Senator McLUCAS (Parliamentary Secretary to the Minister for Health and Ageing) (12:41 PM) —In the politest possible way I have to say that I think the amendment misunderstands the intent of the bill. Infrastructure Australia, if it is established, will not be controlling expenditure. Infrastructure Australia will be providing advice—but not only to the Commonwealth government. Infrastructure Australia will provide advice to governments of Australia, probably through COAG, to private investors and to owners of infrastructure about all sorts of issues that have been put in front of it. So it is not simply the Minister for Infrastructure, Transport, Regional Development and Local Government of the Commonwealth of Australia who will be receiving that advice. To require all advices to go before the parliamentary Public Works Committee will simply make it redundant; it is not required and not needed. What is required is scrutiny when our government makes a decision to use public money, and that is when the normal scrutiny process will kick in.

If Infrastructure Australia advises the government to undertake a particular piece of work and the government puts money toward the construction of that piece of infrastructure, that is the point at which scrutiny should rightly—and will—be applied. So to say that advice should be scrutinised, rather than the use of public moneys, is I think just missing the intent of what Infrastructure Australia is about. Infrastructure Australia may advise that it is more appropriate that a specific project is funded by the private sector, for example. If they make that recommendation, why should that then go before the parliamentary Public Works Committee?
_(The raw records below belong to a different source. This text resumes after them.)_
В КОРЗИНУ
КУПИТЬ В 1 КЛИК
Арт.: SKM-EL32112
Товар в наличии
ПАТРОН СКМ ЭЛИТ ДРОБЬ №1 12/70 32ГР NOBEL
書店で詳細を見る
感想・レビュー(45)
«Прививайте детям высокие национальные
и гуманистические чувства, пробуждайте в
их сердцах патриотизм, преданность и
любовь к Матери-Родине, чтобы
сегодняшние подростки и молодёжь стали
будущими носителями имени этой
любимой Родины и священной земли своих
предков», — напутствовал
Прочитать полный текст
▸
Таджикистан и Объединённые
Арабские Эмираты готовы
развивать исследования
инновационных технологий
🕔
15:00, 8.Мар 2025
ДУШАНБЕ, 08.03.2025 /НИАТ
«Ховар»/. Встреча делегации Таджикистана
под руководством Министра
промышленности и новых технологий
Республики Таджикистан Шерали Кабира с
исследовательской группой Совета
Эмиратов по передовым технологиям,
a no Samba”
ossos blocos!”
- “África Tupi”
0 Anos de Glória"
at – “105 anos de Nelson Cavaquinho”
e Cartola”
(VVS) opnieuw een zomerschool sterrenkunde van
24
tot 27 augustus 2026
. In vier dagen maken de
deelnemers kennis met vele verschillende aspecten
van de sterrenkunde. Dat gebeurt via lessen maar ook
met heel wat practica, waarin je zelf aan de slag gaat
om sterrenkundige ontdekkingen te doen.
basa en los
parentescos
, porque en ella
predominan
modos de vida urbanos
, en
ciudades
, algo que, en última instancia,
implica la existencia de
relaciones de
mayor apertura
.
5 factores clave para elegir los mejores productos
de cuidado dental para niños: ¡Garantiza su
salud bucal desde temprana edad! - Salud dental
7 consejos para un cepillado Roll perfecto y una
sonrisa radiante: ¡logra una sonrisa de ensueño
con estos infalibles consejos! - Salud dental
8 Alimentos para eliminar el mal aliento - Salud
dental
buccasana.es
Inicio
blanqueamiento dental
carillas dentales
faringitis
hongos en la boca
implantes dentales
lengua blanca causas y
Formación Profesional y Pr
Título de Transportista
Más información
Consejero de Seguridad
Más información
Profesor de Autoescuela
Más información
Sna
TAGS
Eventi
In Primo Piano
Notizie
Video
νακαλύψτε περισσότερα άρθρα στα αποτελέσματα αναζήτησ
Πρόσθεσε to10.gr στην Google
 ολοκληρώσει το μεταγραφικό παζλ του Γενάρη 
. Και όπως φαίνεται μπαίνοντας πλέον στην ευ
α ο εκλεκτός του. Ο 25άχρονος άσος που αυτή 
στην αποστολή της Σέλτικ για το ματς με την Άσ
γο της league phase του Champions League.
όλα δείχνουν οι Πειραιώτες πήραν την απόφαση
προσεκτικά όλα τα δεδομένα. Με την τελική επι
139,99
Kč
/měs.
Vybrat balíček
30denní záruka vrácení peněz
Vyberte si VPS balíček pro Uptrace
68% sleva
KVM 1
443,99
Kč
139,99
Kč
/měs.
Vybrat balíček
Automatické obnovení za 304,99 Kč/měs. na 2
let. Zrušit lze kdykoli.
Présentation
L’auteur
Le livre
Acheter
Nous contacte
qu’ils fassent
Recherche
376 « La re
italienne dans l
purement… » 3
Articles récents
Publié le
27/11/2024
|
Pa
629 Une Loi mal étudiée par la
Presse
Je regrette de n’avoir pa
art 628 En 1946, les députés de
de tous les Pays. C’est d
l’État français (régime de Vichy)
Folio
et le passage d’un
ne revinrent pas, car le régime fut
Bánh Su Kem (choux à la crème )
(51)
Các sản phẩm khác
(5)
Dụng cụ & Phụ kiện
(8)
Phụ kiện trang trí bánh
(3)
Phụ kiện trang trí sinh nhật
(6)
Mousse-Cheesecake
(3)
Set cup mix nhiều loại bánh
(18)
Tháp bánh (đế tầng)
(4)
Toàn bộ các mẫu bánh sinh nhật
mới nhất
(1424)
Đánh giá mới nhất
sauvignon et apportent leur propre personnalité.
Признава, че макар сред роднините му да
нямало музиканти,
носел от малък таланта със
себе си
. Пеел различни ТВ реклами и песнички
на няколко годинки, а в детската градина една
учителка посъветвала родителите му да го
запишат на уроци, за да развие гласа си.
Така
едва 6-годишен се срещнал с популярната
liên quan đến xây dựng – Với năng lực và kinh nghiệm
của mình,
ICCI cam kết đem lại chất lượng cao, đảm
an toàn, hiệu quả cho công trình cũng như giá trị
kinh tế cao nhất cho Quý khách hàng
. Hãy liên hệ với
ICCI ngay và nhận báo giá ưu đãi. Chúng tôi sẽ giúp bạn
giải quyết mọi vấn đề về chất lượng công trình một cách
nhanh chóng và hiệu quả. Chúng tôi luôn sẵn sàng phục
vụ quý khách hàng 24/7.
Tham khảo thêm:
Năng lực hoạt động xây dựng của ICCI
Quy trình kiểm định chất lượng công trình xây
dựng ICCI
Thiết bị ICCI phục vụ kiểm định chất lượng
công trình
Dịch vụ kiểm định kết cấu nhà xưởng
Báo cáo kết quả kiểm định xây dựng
Infrastructure Australia will, I am sure, make recommendations about regulatory reform. Why would that advice need to go before the parliamentary Public Works Committee?

Can I say, Senator Milne, that your intention is sound, and I trust that you are trying to provide greater public scrutiny. I agree with the sentiment but the way you are trying to achieve it will not affect that outcome. It is when public money is proposed to be spent that scrutiny should apply, not at the point of receipt of advice.